* **Quoted passage**
== == ==

Every which way

It would be so easy if Clint Eastwood were as black-and-white as the characters he built his legacy on — grizzled, misogynistic loners, the very pictures of primal, untamed manliness. But having reinvented himself over the past two decades as a behind-the-camera philosophical auteur (a title he'd surely deny), that picture of tough-guy taciturnity has faded and aged in many ways.

There's now more to Clint than a rugged stride, a vengeful squint and a clever quip. He's an enigma, ready to confound our expectations with every picture he makes, including the critically acclaimed Letters From Iwo Jima, which is playing in the Detroit area (Cinema, Metro Times, Jan. 10). The rebellious individualism of Dirty Harry — a film some claim to be covertly fascist — suggests a hidden right-wing ideology that endorses the death penalty, and there are strains of sexism in much of his early work (High Plains Drifter, The Eiger Sanction, Bronco Billy). On the other side, he's been attacked by the right wing for the ludicrous assertion that Million Dollar Baby "advocates" euthanasia, and Flags of Our Fathers features plenty of pointed anti-war commentary about spin and empty symbolism that echo the current quagmire in Iraq.

== == ==

Records from a collection
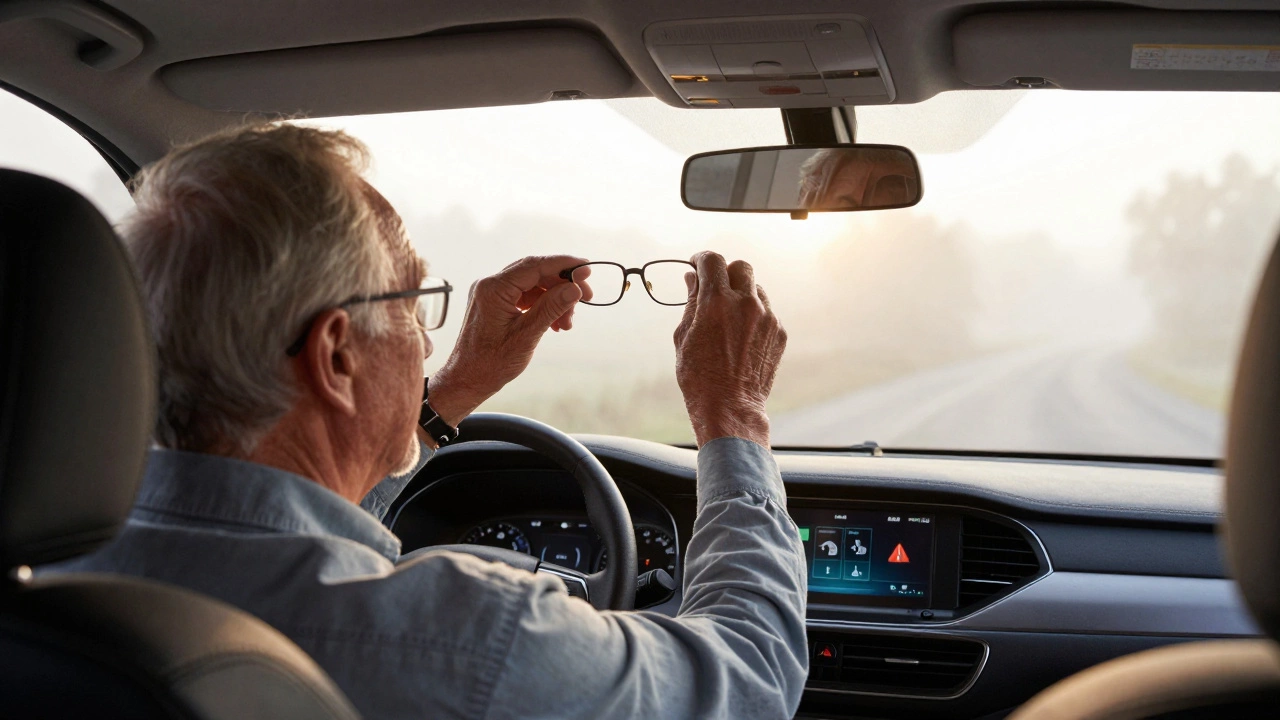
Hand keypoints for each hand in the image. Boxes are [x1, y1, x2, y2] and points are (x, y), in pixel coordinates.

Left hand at [427, 255, 592, 426]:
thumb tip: (574, 289)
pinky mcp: (495, 303)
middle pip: (535, 272)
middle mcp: (490, 285)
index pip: (534, 265)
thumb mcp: (526, 336)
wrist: (467, 380)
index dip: (564, 265)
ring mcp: (492, 293)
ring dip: (555, 298)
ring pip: (532, 285)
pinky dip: (543, 306)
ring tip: (568, 322)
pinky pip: (525, 296)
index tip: (587, 269)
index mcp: (493, 289)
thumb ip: (551, 308)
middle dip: (562, 283)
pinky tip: (556, 323)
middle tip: (586, 297)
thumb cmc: (490, 363)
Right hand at [674, 252, 785, 447]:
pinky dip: (755, 316)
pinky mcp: (779, 332)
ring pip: (757, 289)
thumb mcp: (684, 336)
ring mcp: (767, 318)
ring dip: (742, 295)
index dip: (702, 258)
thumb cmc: (699, 376)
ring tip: (729, 319)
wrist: (729, 408)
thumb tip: (692, 277)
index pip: (712, 260)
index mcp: (716, 302)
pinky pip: (767, 312)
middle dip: (726, 273)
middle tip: (715, 288)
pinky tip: (742, 338)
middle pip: (740, 267)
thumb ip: (691, 302)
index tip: (697, 265)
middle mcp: (745, 304)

== == ==

* **Explore the material**
1 – Retype a portion of the Clint Eastwood essay above word for word. Start with the words "Every which way" and end after the words "in many ways.".
2 – Write the next part of the Clint Eastwood essay, picking up after its final sentence.

* **Answers for each item**
1 –
Every which way

It would be so easy if Clint Eastwood were as black-and-white as the characters he built his legacy on — grizzled, misogynistic loners, the very pictures of primal, untamed manliness. But having reinvented himself over the past two decades as a behind-the-camera philosophical auteur (a title he'd surely deny), that picture of tough-guy taciturnity has faded and aged in many ways.

2 –
But the most fascinating facet of the new and improved (and mysterious) Eastwood is his ascension, in cinema circles, to the ranks of Important Filmmaker. It's a relatively recent shift in critical thinking; after the bloody and blistering '70s neo-Westerns High Plains Drifter and The Outlaw Josey Wales, his career behind the lens was critically neglected for a good 15 years. As Richard Schickel says in his biography, Clint Eastwood, quoting fellow film scholar David Thomson, "Critics looked down on Eastwood. Thinking people shunned his films."

What point marks Eastwood's rise from entertainer of the masses to artist of the intellectuals? Popular opinion would suggest 1992's Unforgiven, an elegiac and myth-busting success with audiences and reviewers alike that corralled four Oscars and scorched a path for HBO's Deadwood. A better signifier of change would be 1988's Bird, an unpredictable riff on the life of Charlie Parker that remains his most anomalous picture.

But what of the films pre-Bird? Particularly the ones dismissed by most critics? Were The Eiger Sanction, The Gauntlet and Firefox really just formulaic action pictures or, looking at them in hindsight, do they contain at least an inkling of Eastwood the artist?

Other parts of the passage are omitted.